BNPB Operasi Modifikasi Cuaca Siang-Malam, Bantu Jinakkan Karhutla di Kalteng

BNPB Operasi Modifikasi Cuaca Siang-Malam, Bantu Jinakkan Karhutla di Kalteng

Terkini | inews | Sabtu, 1 Agustus 2026 - 15:21
share

JAKARTA, iNews.id - Badan Nasional Penanggulangan Bencana (BNPB) terus memperkuat strategi penanganan kebakaran hutan dan lahan (karhutla) di Kalimantan Tengah. Selain mengoptimalkan operasi pemadaman darat, dukungan udara melalui Operasi Modifikasi Cuaca (OMC) juga ditingkatkan melalui penambahan armada pesawat, pemenuhan stok bahan semai serta pelaksanaan operasi hingga malam hari.

Kepala BNPB Suharyanto menginstruksikan agar armada pesawat OMC dapat dioperasikan secara fleksibel kapan pun diperlukan, termasuk pada malam hari apabila BMKG mengidentifikasi potensi pertumbuhan awan hujan.
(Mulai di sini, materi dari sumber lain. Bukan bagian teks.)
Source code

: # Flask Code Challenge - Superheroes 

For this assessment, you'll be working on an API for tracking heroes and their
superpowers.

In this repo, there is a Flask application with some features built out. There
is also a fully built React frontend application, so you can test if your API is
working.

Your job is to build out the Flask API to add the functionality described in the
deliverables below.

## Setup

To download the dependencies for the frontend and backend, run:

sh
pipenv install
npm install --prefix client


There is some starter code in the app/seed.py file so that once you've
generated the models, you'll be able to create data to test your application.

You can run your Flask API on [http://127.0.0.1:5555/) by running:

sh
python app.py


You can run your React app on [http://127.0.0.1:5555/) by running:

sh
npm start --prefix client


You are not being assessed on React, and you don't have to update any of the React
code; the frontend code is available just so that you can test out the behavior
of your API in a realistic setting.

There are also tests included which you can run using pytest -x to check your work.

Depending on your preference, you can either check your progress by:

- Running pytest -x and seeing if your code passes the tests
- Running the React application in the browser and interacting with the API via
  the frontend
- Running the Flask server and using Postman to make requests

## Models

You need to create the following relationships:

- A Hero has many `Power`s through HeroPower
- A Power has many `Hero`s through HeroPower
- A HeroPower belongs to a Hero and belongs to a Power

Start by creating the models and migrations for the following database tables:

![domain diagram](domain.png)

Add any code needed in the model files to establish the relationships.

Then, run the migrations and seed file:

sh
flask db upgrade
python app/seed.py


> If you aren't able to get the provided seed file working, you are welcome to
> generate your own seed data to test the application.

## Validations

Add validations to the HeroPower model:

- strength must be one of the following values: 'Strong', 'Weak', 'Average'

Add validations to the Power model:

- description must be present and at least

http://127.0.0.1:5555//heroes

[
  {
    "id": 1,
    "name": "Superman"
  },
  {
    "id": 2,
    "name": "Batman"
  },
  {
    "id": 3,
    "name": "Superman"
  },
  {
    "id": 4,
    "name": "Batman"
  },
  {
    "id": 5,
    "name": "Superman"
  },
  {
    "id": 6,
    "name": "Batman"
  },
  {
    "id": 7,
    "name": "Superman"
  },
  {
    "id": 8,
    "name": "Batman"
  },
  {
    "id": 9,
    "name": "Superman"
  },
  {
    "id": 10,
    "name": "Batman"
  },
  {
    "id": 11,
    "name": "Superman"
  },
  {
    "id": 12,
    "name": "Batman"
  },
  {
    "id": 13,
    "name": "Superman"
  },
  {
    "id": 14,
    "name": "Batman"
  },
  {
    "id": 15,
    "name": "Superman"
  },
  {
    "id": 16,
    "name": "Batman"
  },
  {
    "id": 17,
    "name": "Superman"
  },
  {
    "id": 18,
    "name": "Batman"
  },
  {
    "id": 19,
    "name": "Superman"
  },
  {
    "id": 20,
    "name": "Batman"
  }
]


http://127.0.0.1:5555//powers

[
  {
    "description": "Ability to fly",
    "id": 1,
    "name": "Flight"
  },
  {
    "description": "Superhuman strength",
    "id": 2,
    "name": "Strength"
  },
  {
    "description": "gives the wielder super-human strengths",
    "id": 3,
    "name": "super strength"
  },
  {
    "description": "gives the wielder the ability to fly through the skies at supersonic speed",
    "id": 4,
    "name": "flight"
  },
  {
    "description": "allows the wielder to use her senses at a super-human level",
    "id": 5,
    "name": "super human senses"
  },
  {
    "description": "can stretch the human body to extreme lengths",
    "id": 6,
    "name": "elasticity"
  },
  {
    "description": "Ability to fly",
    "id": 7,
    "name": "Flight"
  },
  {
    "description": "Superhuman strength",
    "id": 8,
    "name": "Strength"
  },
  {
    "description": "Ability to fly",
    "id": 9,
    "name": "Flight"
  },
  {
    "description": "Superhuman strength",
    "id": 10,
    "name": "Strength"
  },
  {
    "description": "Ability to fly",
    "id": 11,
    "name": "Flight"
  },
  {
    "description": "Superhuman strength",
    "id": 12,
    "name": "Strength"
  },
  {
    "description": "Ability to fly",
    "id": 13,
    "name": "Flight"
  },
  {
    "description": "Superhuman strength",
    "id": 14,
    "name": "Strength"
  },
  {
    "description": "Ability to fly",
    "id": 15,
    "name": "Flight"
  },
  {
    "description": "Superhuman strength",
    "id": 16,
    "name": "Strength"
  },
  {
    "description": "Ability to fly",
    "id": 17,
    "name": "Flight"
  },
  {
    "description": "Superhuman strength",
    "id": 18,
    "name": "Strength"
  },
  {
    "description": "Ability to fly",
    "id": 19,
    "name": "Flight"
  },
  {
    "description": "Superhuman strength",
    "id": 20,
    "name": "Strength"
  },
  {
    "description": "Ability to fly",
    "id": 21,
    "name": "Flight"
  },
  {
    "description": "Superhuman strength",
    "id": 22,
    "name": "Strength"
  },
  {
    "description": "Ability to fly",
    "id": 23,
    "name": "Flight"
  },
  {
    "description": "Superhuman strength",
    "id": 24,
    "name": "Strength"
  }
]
“Tidak ada alasan untuk tidak terbang selama masih ada potensi pertumbuhan awan hujan. Jadi tidak terbangnya kalau tidak ada awan hujan saja,” kata Suharyanto dalam keterangan tertulisnya, Sabtu (1/8/2026).

Suharyanto mengarahkan agar penyemaian bahan semai Natrium Klorida (NaCl) diprioritaskan pada wilayah dengan tingkat kebakaran yang tinggi, yakni Kabupaten Pulang Pisau dan Kota Palangka Raya. Sementara itu, pemantauan kondisi cuaca dan potensi penyemaian juga terus dilakukan di Kabupaten Kotawaringin Timur.

“Ini akan menjadi atensi kami, semua pihak yang terlibat dalam OMC ini, saya perintahkan agar kalau ada pertumbuhan awan arahkan ke tempat-tempat yang terjadi pembakaran,” kata Suharyanto.

Upaya tersebut diharapkan mampu meningkatkan peluang terjadinya hujan di wilayah terdampak sehingga mempercepat proses pemadaman, mempercepat pendinginan lahan gambut, serta mencegah meluasnya kebakaran.

Selain itu, Suharyanto menyetujui penambahan armada pesawat OMC sekaligus perluasan pangkalan operasi dengan menempatkan tambahan pesawat di Pangkalan Bun.

“Saya izinkan juga penambahan satu di Pangkalan Bun satu, di sini (Tjilik Riwut) satu,” katanya

Berdasarkan data hingga Jumat (31/7/2026), OMC di Kalimantan Tengah menggunakan pesawat jenis Caravan dan telah dilaksanakan dengan total durasi terbang selama empat jam. Sebanyak 2.000 kg bahan semai NaCl telah disebar untuk menjangkau wilayah penyemaian seluas 1.777 kilometer persegi. Sementara itu, stok bahan semai NaCl yang tersedia di Posko OMC tercatat sebanyak 6.000 kg.

BNPB telah melaksanakan OMC tahap pertama di wilayah Kalimantan Tengah, pada periode 16 hingga 30 Juni 2026. OMC tersebut terlaksana dengan durasi terbang hingga 63 jam 18 menit, dengan jumlah penerbangan 31 sorti serta bahan semai yang digunakan sebanyak 31.000 kg.